[Change detection data]
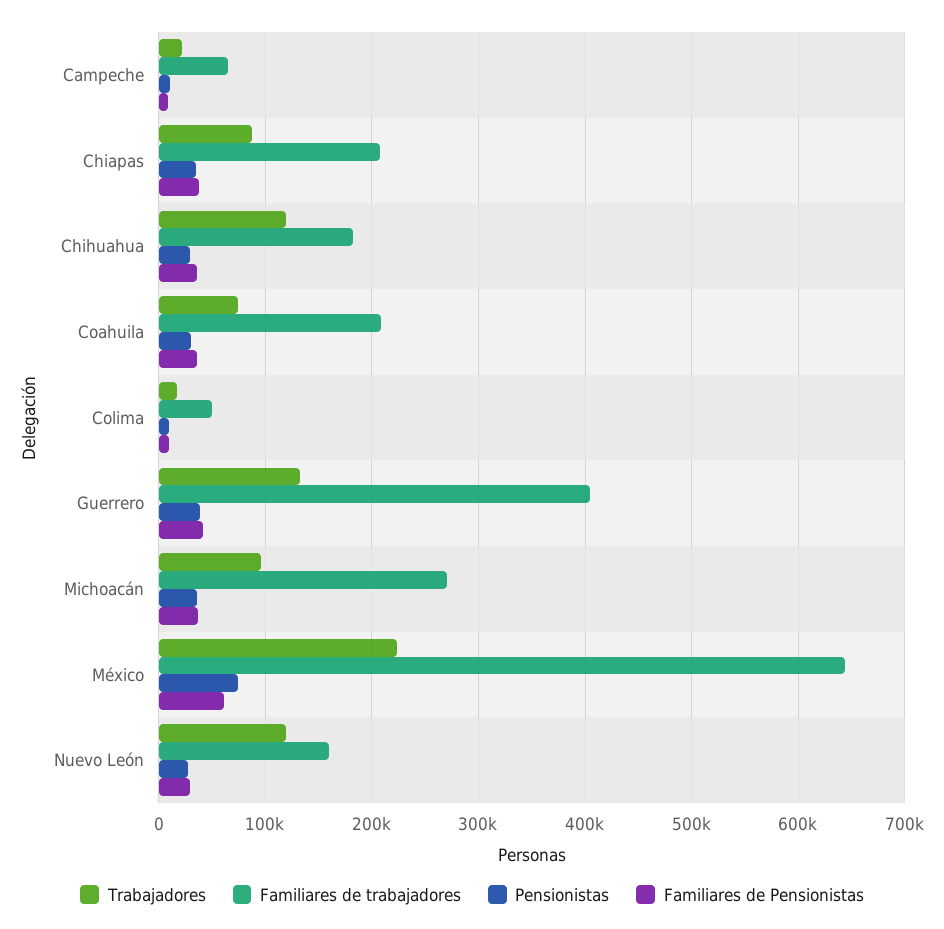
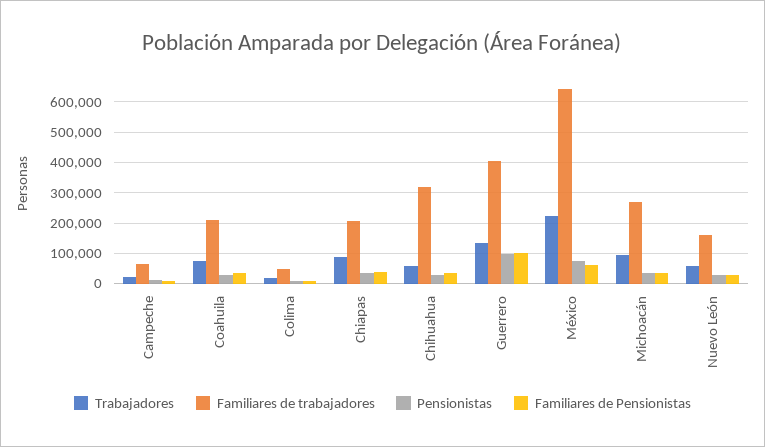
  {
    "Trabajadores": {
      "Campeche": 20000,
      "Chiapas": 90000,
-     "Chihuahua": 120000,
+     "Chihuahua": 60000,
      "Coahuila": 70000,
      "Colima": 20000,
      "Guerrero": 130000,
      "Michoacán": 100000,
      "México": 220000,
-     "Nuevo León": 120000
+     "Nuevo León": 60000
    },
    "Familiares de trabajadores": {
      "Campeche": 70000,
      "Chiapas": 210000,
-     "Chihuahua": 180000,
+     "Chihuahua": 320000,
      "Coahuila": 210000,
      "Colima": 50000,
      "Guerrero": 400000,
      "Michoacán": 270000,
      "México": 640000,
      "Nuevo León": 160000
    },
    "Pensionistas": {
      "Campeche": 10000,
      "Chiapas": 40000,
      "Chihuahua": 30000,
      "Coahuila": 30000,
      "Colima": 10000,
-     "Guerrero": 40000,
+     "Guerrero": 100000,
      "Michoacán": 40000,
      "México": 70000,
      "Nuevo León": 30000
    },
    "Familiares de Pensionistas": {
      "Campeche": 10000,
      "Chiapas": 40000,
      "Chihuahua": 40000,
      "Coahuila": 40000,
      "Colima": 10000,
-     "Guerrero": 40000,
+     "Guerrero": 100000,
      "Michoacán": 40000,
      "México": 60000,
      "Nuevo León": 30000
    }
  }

--

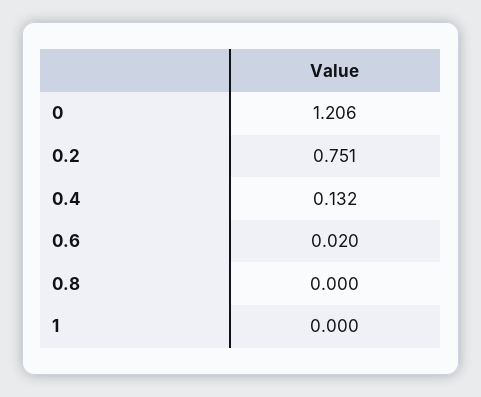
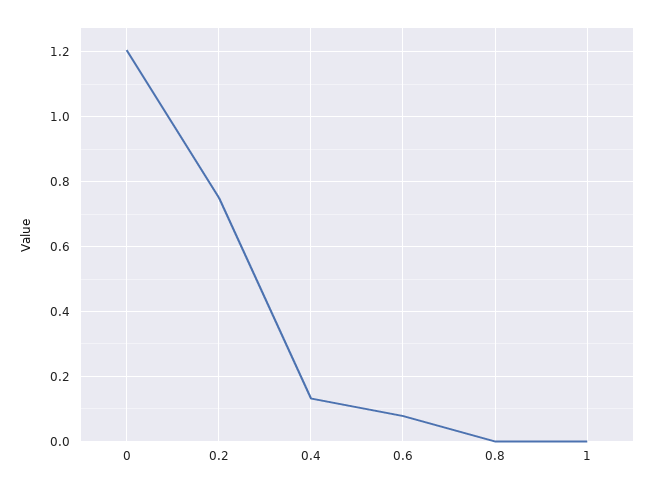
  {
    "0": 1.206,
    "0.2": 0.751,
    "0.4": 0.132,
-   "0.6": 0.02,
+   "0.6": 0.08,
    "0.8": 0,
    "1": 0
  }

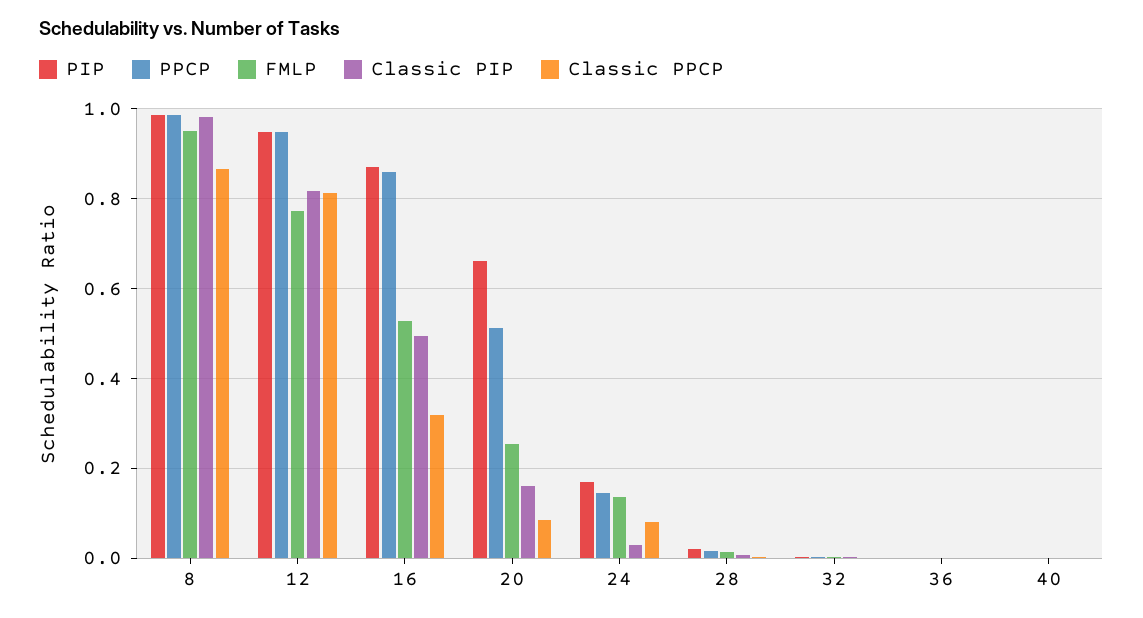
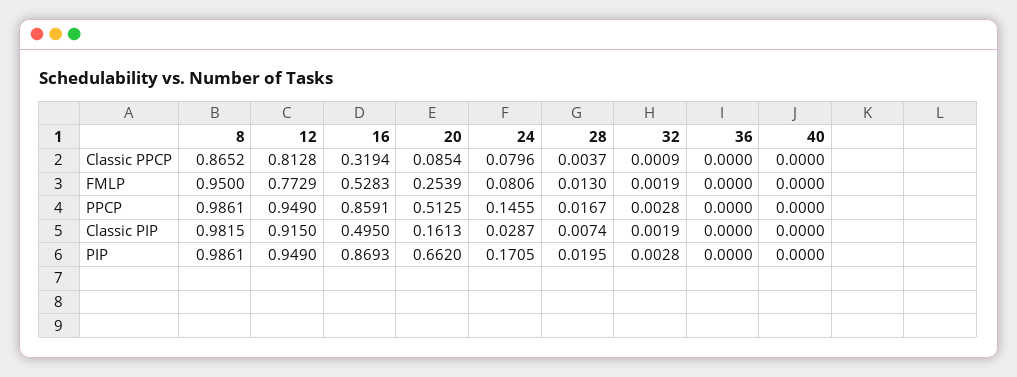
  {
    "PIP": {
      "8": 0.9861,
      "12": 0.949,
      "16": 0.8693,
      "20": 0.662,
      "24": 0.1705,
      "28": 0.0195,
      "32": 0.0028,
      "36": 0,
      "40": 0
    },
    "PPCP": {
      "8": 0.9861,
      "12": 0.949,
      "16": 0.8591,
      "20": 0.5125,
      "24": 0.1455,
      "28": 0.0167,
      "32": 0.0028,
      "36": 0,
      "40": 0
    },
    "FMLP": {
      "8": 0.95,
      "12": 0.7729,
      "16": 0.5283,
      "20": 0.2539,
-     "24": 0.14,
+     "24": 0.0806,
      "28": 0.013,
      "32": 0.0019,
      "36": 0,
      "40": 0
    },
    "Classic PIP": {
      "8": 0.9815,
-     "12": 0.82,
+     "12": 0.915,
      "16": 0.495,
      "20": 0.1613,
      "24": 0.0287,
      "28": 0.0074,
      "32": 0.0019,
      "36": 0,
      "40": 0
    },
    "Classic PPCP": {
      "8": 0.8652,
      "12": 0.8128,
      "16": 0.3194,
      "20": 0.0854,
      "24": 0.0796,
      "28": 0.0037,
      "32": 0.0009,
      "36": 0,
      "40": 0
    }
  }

* * *

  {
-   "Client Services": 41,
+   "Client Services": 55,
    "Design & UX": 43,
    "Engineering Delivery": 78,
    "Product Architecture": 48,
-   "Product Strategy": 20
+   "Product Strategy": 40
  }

### [Directions for this task]
Search the entries above for "León". Return every line that has it.

### [Problem solution]
-     "Nuevo León": 120000
+     "Nuevo León": 60000
      "Nuevo León": 160000
      "Nuevo León": 30000
      "Nuevo León": 30000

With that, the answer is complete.